• [Set of tasks]:
1. In the post about guitar lessons, which book did the writer and Tom work through first?
2. Reproduce the dataset entries line for line, omitting the pictures.

• [Document passage]:
++++++++++

• Nathan

Discipleship in Several Hundred Guitar Lessons

Updated: Nov 30, 2020

I remember my first guitar lesson with Tom. Just before I started middle school we moved from Iowa to Oregon. Without a teacher, I had fallen off practicing. After talking with musicians in the area my Dad found Tom Hemphill. As we got introduced in the back of the music store where Tom taught, my dad said, “He wants to learn to read music, and he wants to play Jazz.” I didn’t know what Jazz was. Luckily for me, that’s exactly what we did.

First we worked through Mel Bay’s Method 1 book. Tom would make notes of my assignment and put them in my trapper keeper. Dad would join us in the small foam-padded room. He sometimes fell asleep as Tom and I played and snickered.

Tom and I went through most things a musician needs to know: note reading, chords, scales, arpeggios, theory, improvisation, and composition. But what I didn’t realize until later was how much I learned by osmosis.

When we played together I would start to rush. He would pause to point it out, and we would try again. He would tap his foot and have me sync up with his pace. I learned to stay with him-tap by tap. We probably tapped our feet together thousands of times throughout the years I took lessons. I learned to match his cadence, but without realizing it I also learned to match his sound.

++++++++++

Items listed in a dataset
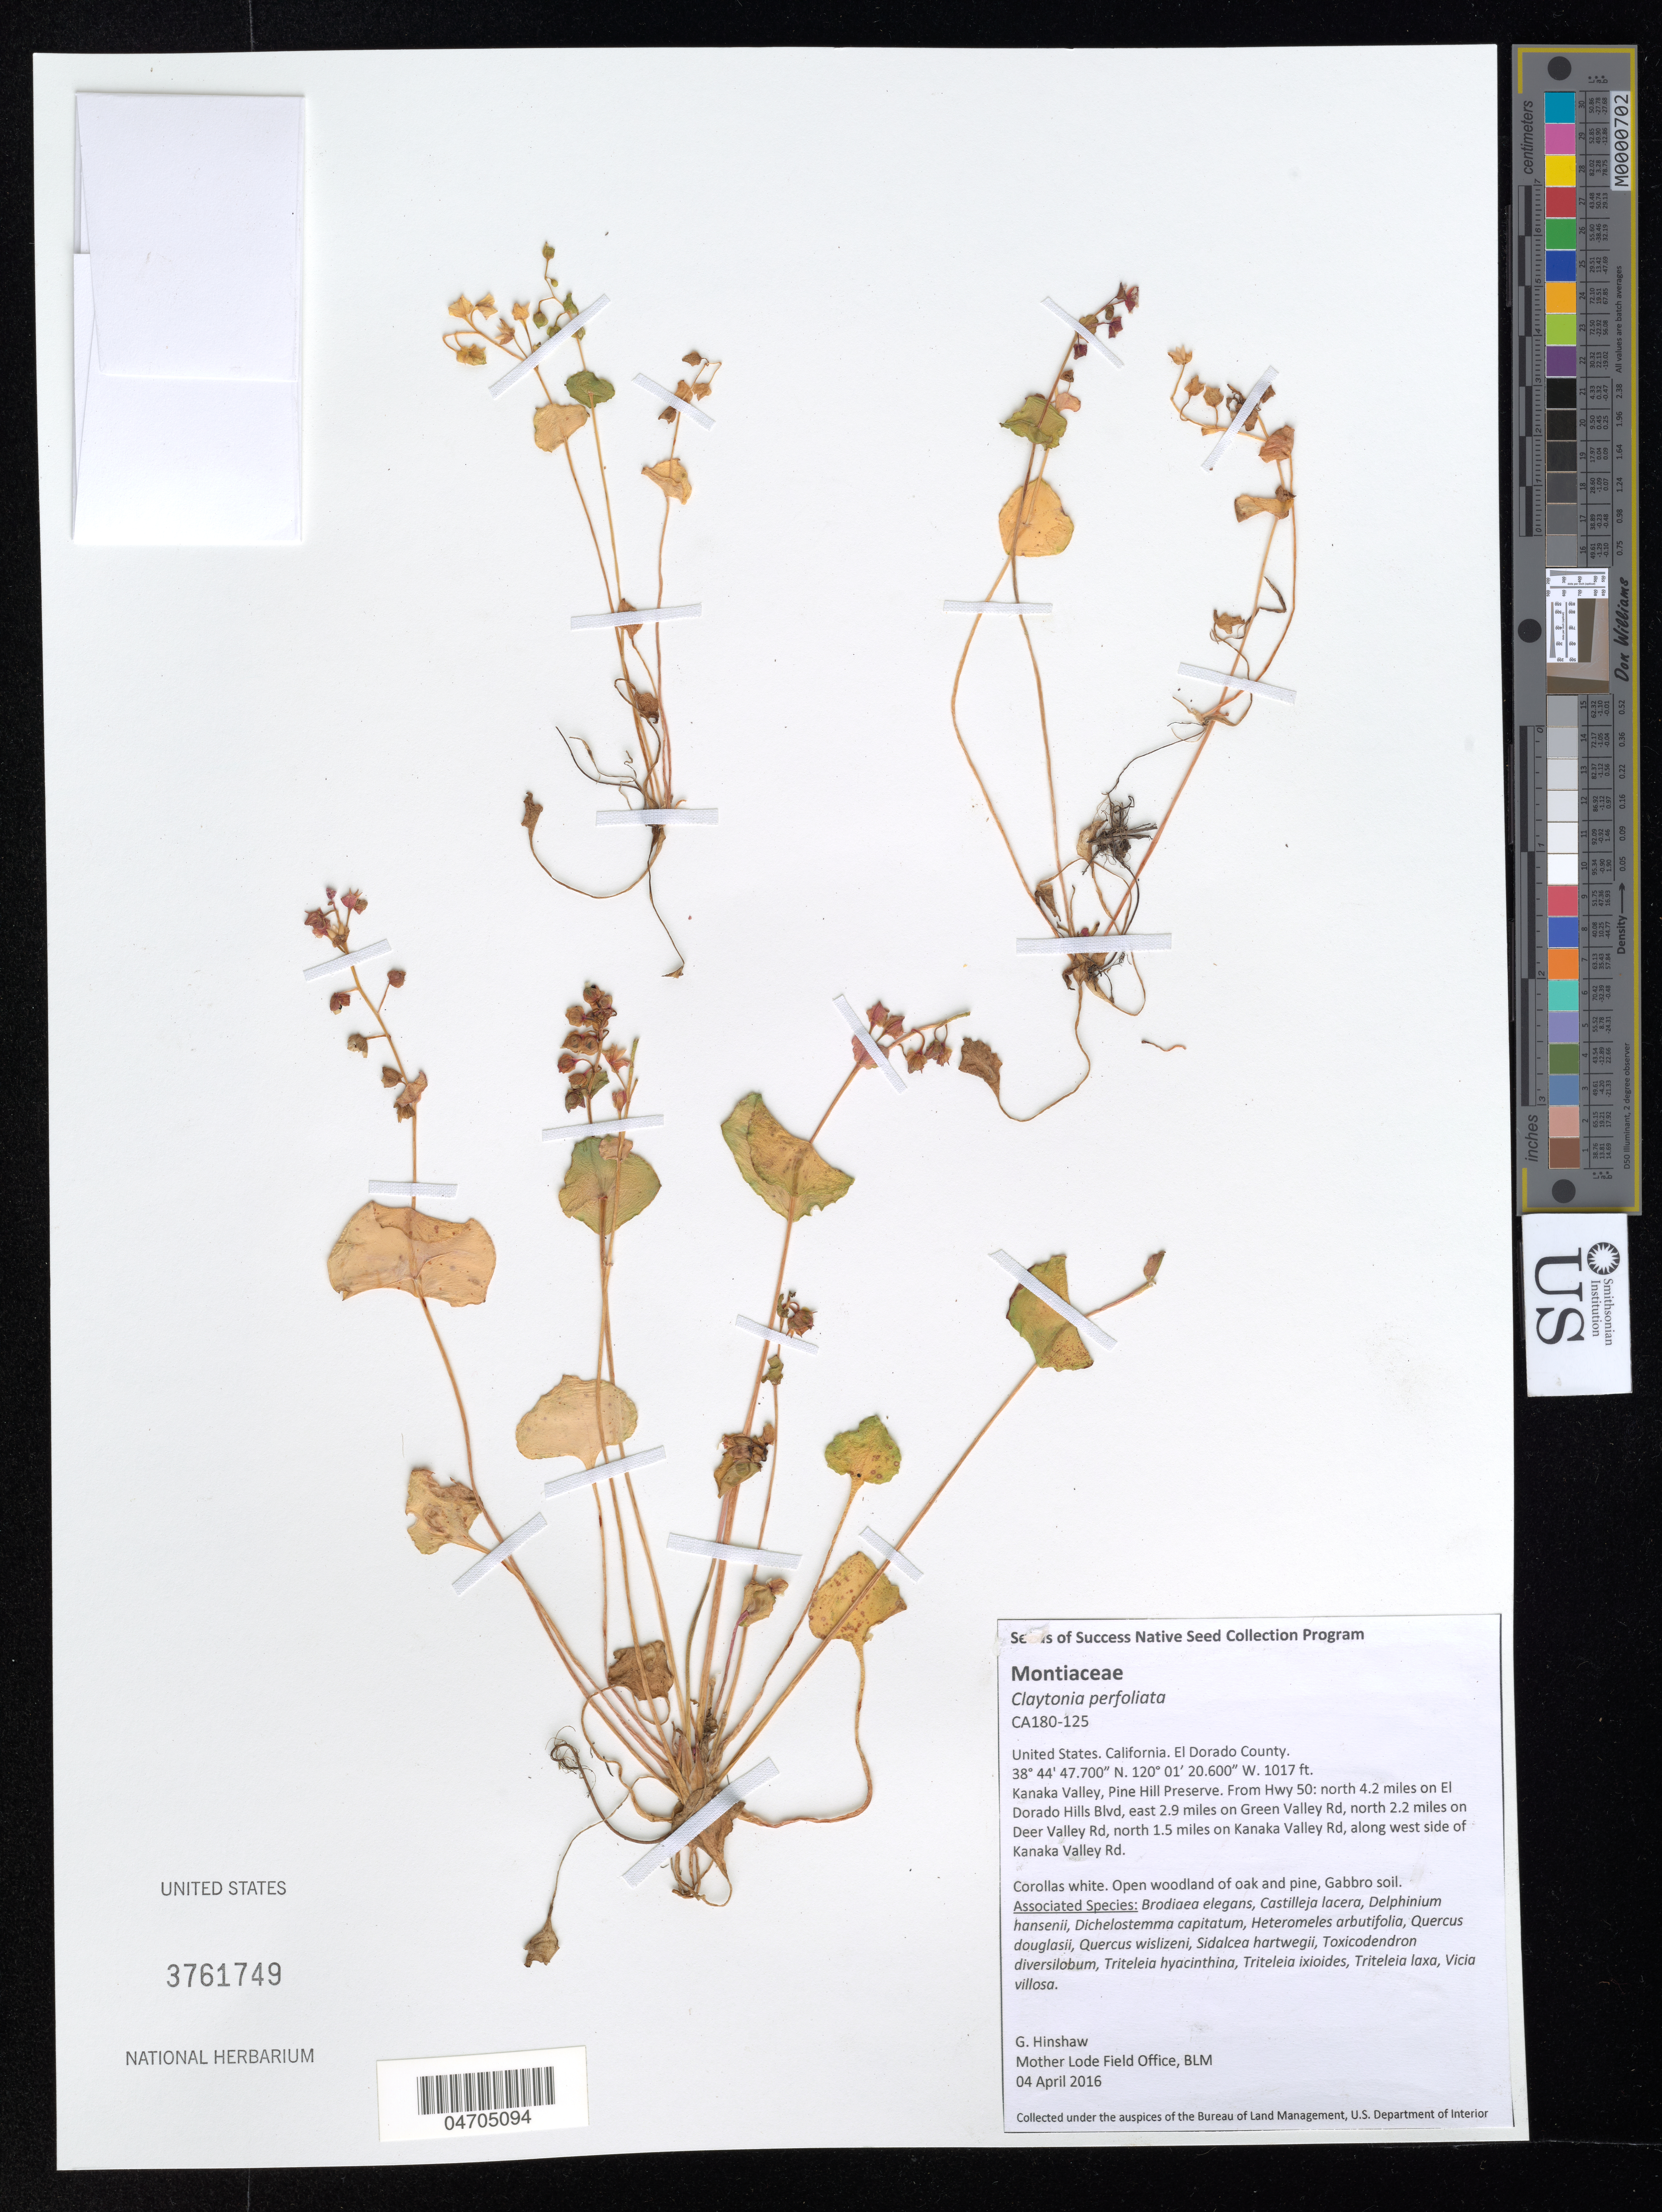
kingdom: Plantae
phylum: Tracheophyta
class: Magnoliopsida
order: Caryophyllales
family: Montiaceae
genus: Claytonia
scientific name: Claytonia perfoliata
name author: Donn ex Willd.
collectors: G. Hinshaw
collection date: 2016-04-04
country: United States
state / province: California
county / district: El Dorado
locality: El Dorado County. Kanaka Valley, Pine Hill Preserve. From Hwy 50: north 4.2 miles on El Dorado Hills Blvd, east 2.9 miles on Green Valley Rd, north 2.2 miles on Deer Valley Rd, north 1.5 miles on Kanaka Valley Rd, along west side of Kanaka Valley Rd.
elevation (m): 310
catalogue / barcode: US 3761749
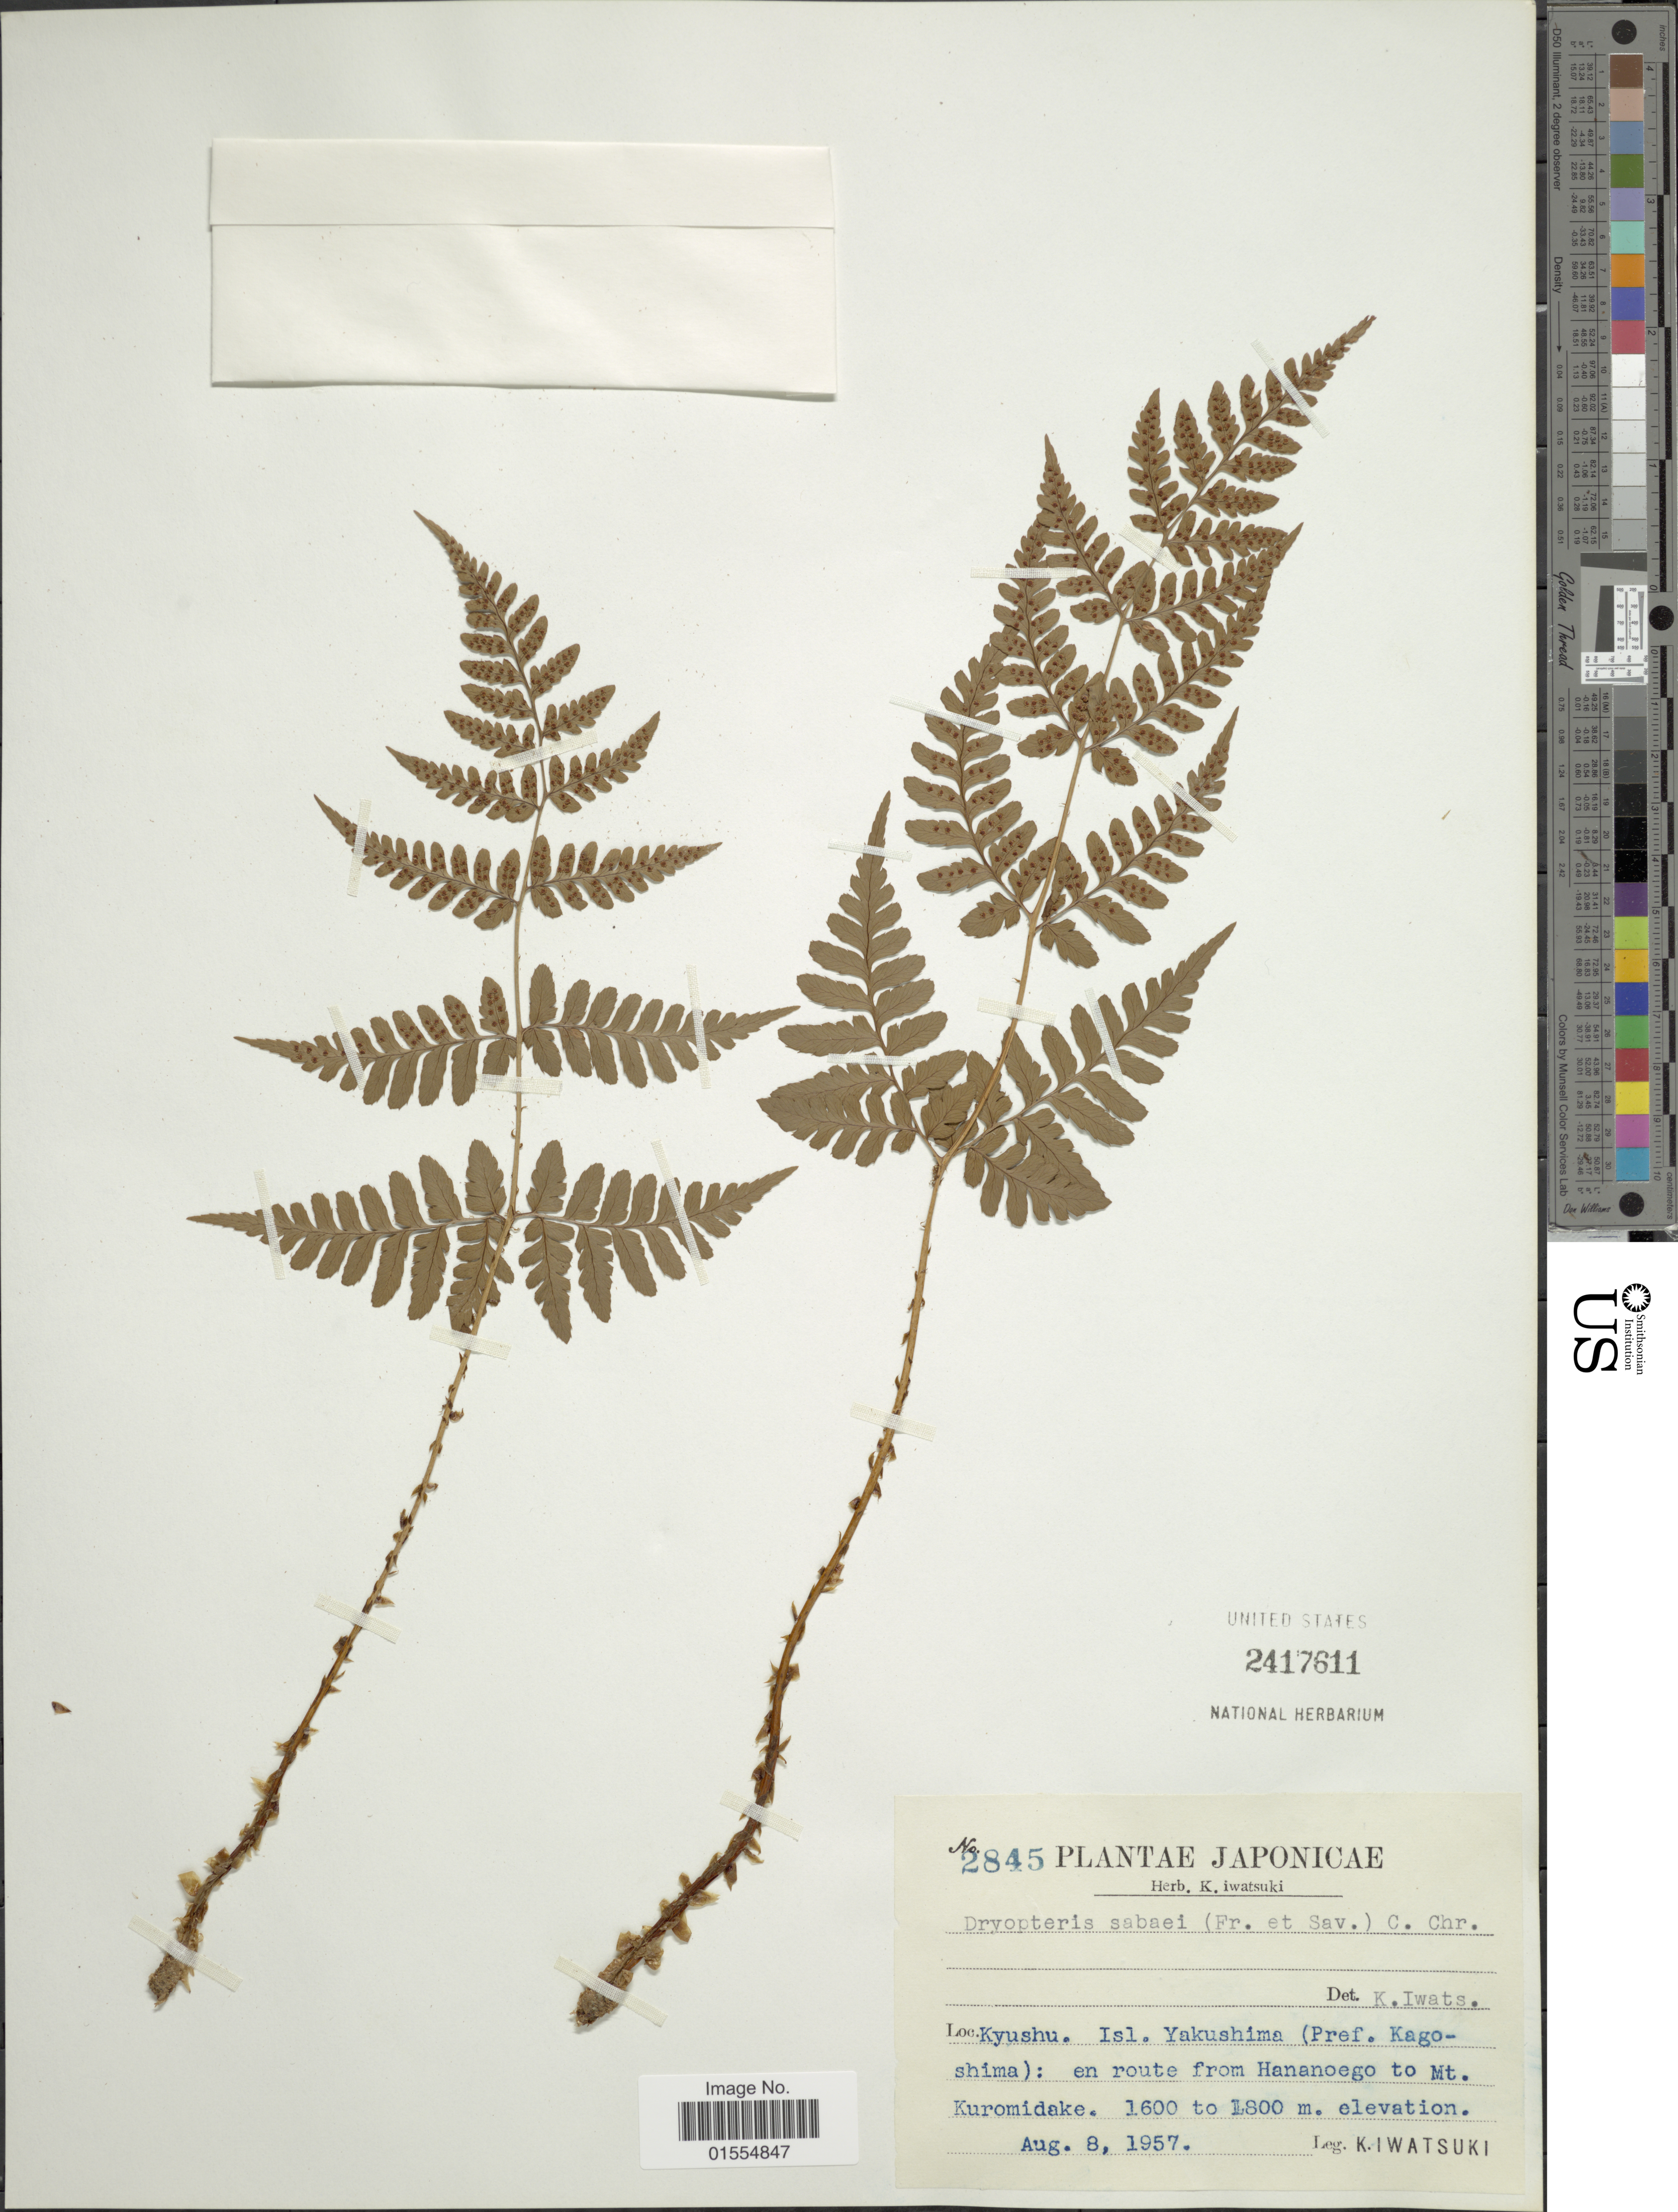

++++++++++

• [In response]:
1. They first worked through Mel Bay's Method 1 book.

2.
kingdom: Plantae
phylum: Tracheophyta
class: Magnoliopsida
order: Caryophyllales
family: Montiaceae
genus: Claytonia
scientific name: Claytonia perfoliata
name author: Donn ex Willd.
collectors: G. Hinshaw
collection date: 2016-04-04
country: United States
state / province: California
county / district: El Dorado
locality: El Dorado County. Kanaka Valley, Pine Hill Preserve. From Hwy 50: north 4.2 miles on El Dorado Hills Blvd, east 2.9 miles on Green Valley Rd, north 2.2 miles on Deer Valley Rd, north 1.5 miles on Kanaka Valley Rd, along west side of Kanaka Valley Rd.
elevation (m): 310
catalogue / barcode: US 3761749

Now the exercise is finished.